**Work order**
Among the entries below, copy only the span from the line containing "από την Ελλάδα και τον Κόσμο, τη" through the line containing "etalles,por favor deje un mensaje,le". Do so exactly, and skip the pictures.

**Page-level text extractions**

******

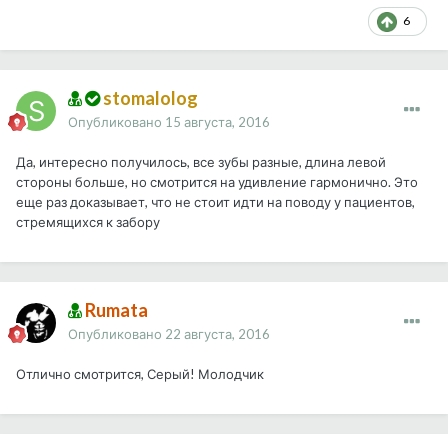
6
stomalolog
Опубликовано
15 августа, 2016
Да, интересно получилось, все зубы разные, длина левой
стороны больше, но смотрится на удивление гармонично. Это
еще раз доказывает, что не стоит идти на поводу у пациентов,
стремящихся к забору
Rumata
Опубликовано
22 августа, 2016
Отлично смотрится, Серый! Молодчик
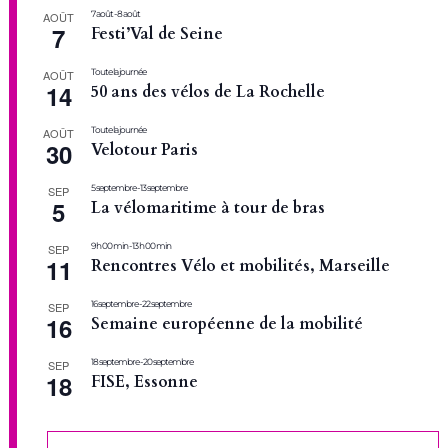
7 août
-
8 août
AOÛT
7
Festi’Val de Seine
Toute la journée
AOÛT
14
50 ans des vélos de La Rochelle
Toute la journée
AOÛT
30
Velotour Paris
5 septembre
-
13 septembre
SEP
5
La vélomaritime à tour de bras
9 h 00 min
-
13 h 00 min
SEP
11
Rencontres Vélo et mobilités, Marseille
16 septembre
-
22 septembre
SEP
16
Semaine européenne de la mobilité
18 septembre
-
20 septembre
SEP
18
FISE, Essonne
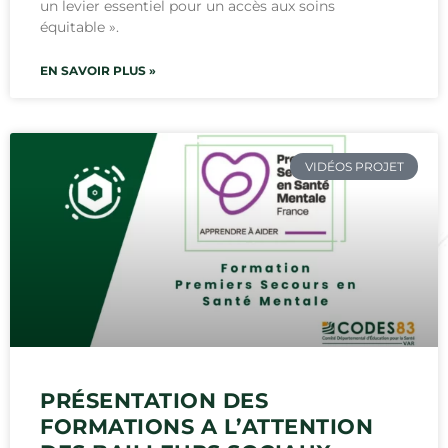
un levier essentiel pour un accès aux soins
équitable ».
EN SAVOIR PLUS »
VIDÉOS PROJET
PRÉSENTATION DES
FORMATIONS A L’ATTENTION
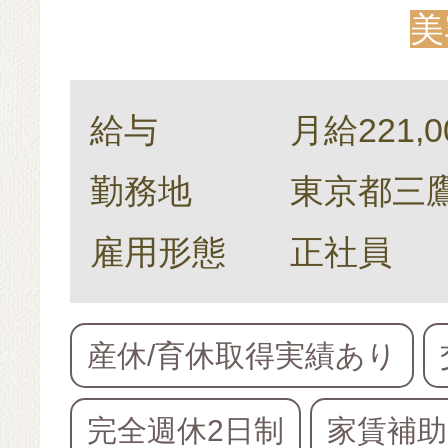
美
給与
月給221,0
勤務地
東京都三鷹
雇用形態
正社員
産休/育休取得実績あり
完全週休2日制
家賃補助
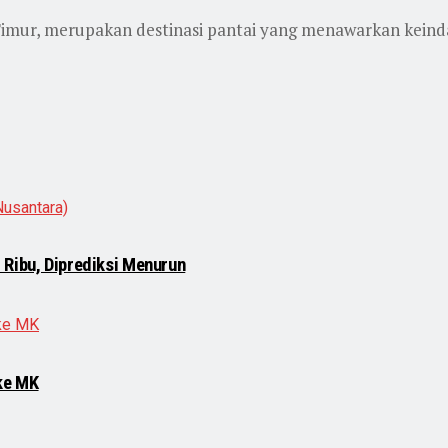
imur, merupakan destinasi pantai yang menawarkan keindah
 Ribu, Diprediksi Menurun
ke MK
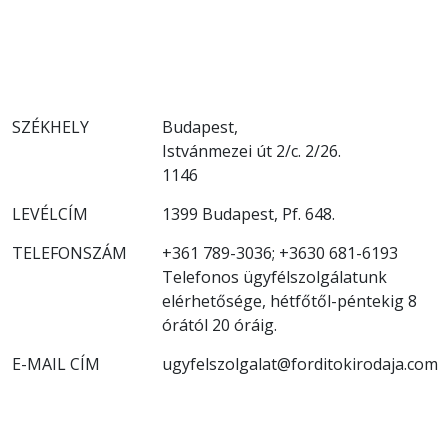
SZÉKHELY
Budapest,
Istvánmezei út 2/c. 2/26.
1146
LEVÉLCÍM
1399 Budapest, Pf. 648.
TELEFONSZÁM
+361 789-3036; +3630 681-6193
Telefonos ügyfélszolgálatunk
elérhetősége, hétfőtől-péntekig 8
órától 20 óráig.
E-MAIL CÍM
ugyfelszolgalat@forditokirodaja.com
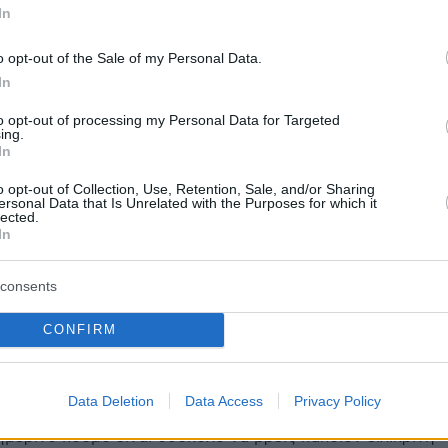
In
o opt-out of the Sale of my Personal Data.
In
ίτια του τροχαίου ατυχήματος διερευνώνται
όδιες αρχές.
to opt-out of processing my Personal Data for Targeted
ing.
In
protothema.gr στο Google News
το
και μάθετε πρώτοι
o opt-out of Collection, Use, Retention, Sale, and/or Sharing
ersonal Data that Is Unrelated with the Purposes for which it
εις
lected.
In
Ειδήσεις
 τελευταίες
από την Ελλάδα και τον Κόσμο, τη
Protothema.gr
μβαίνουν, στο
consents
CONFIRM
ΙΑ
ΠΡΟΣΘΗΚΗ ΣΧΟΛΙΟΥ
(2)
Data Deletion
Data Access
Privacy Policy
.05.2026, 18:18
ημερινό κόσμο είναι δύσκολο να βρεις κάποιον ειλικρινή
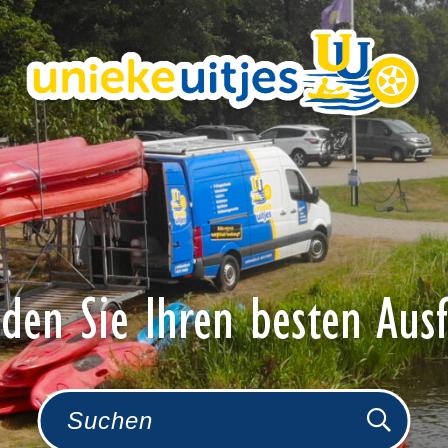
nden Sie Ihren besten Ausf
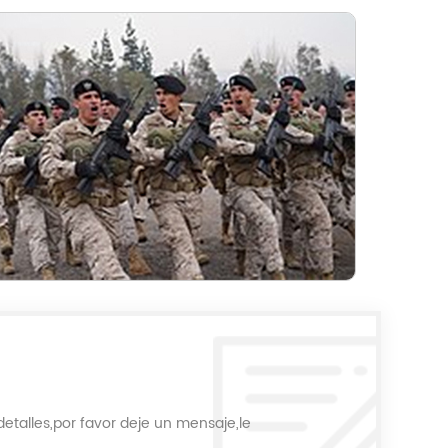
etalles,por favor deje un mensaje,le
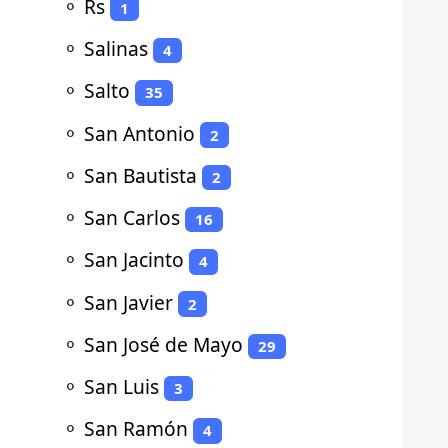
⚬
Rs
1
⚬
Salinas
4
⚬
Salto
35
⚬
San Antonio
2
⚬
San Bautista
2
⚬
San Carlos
16
⚬
San Jacinto
4
⚬
San Javier
2
⚬
San José de Mayo
29
⚬
San Luis
3
⚬
San Ramón
4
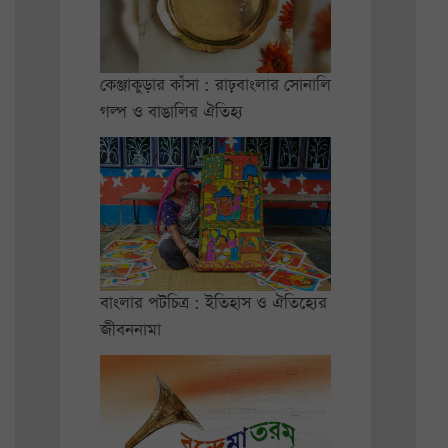
কেঞ্জাকুড়ার কাঁসা : রাঢ়বাংলার সোনালি
গল্প ও বাঙালির ঐতিহ্য
বাংলার পটচিত্র : ইতিহাস ও ঐতিহ্যের
জীবননামা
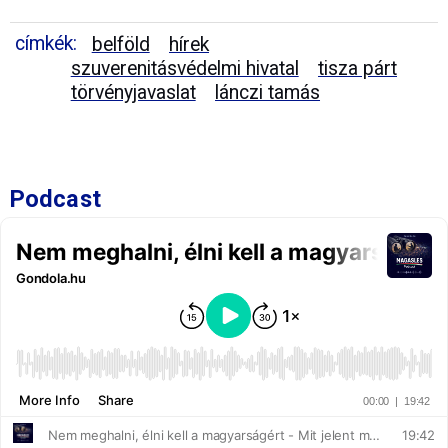
címkék:
belföld
hírek
szuverenitásvédelmi hivatal
tisza párt
törvényjavaslat
lánczi tamás
Podcast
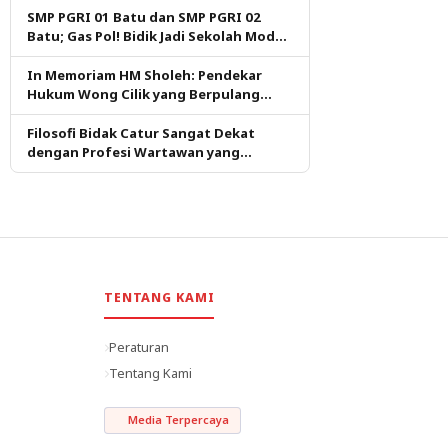
SMP PGRI 01 Batu dan SMP PGRI 02
Batu; Gas Pol! Bidik Jadi Sekolah Model
PM dan KKA Pertama di Kota Batu
In Memoriam HM Sholeh: Pendekar
Hukum Wong Cilik yang Berpulang
dalam Ketulusan
Filosofi Bidak Catur Sangat Dekat
dengan Profesi Wartawan yang
Dituntut Berpikir Kritis
TENTANG KAMI
Peraturan
Tentang Kami
Media Terpercaya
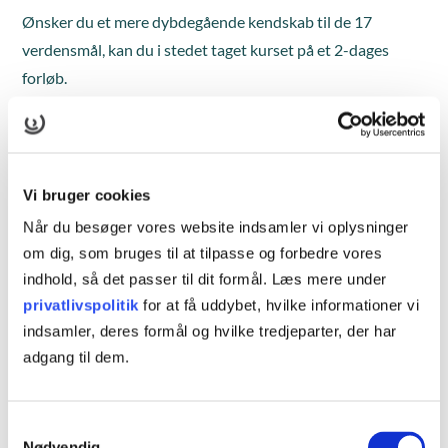
Ønsker du et mere dybdegående kendskab til de 17
verdensmål, kan du i stedet taget kurset på et 2-dages
forløb.
Læs mere her
Vi bruger cookies
Når du besøger vores website indsamler vi oplysninger
Kursusinformationer
om dig, som bruges til at tilpasse og forbedre vores
indhold, så det passer til dit formål. Læs mere under
privatlivspolitik
for at få uddybet, hvilke informationer vi
VARIGHED
indsamler, deres formål og hvilke tredjeparter, der har
1 dag
adgang til dem.
KURSUSTYPE
Premium kurser
Samtykkevalg
Nødvendig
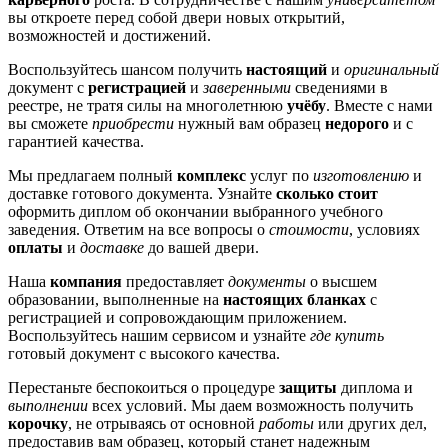
вы откроете перед собой двери новых открытий,
возможностей и достижений.
Воспользуйтесь шансом получить
настоящий
и
оригинальный
документ с
регистрацией
и
заверенными
сведениями в
реестре, не тратя силы на многолетнюю
учёбу
. Вместе с нами
вы сможете
приобрести
нужный вам образец
недорого
и с
гарантией качества.
Мы предлагаем полный
комплекс
услуг по
изготовлению
и
доставке готового документа. Узнайте
сколько стоит
оформить диплом об окончании выбранного учебного
заведения. Ответим на все вопросы о
стоимости
, условиях
оплаты
и
доставке
до вашей двери.
Наша
компания
предоставляет
документы
о высшем
образовании, выполненные на
настоящих бланках
с
регистрацией и сопровождающим приложением.
Воспользуйтесь нашим сервисом и узнайте
где купить
готовый документ с высокого качества.
Перестаньте беспокоиться о процедуре
защиты
диплома и
выполнении
всех условий. Мы даем возможность получить
корочку
, не отрываясь от основной
работы
или других дел,
предоставив вам образец, который станет надежным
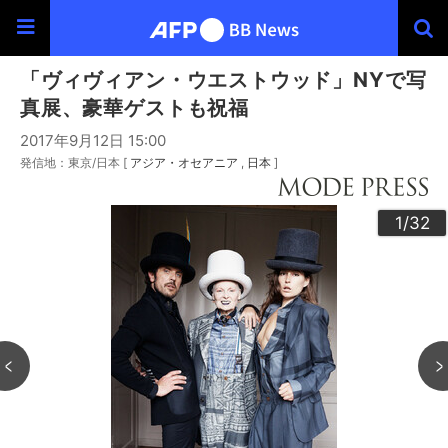
「ヴィヴィアン・ウエストウッド」NYで写
真展、豪華ゲストも祝福
2017年9月12日 15:00
発信地：東京/日本 [
アジア・オセアニア
日本
]
30
20
23
24
26
29
32
22
25
27
28
10
13
14
16
19
31
12
15
17
18
21
11
3
4
6
9
2
5
7
8
1
/32
/32
/32
/32
/32
/32
/32
/32
/32
/32
/32
/32
/32
/32
/32
/32
/32
/32
/32
/32
/32
/32
/32
/32
/32
/32
/32
/32
/32
/32
/32
/32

******

**Response**
από την Ελλάδα και τον Κόσμο, τη
Protothema.gr
μβαίνουν, στο
consents
CONFIRM
ΙΑ
ΠΡΟΣΘΗΚΗ ΣΧΟΛΙΟΥ
(2)
Data Deletion
Data Access
Privacy Policy
.05.2026, 18:18
ημερινό κόσμο είναι δύσκολο να βρεις κάποιον ειλικρινή
nden Sie Ihren besten Ausf
etalles,por favor deje un mensaje,le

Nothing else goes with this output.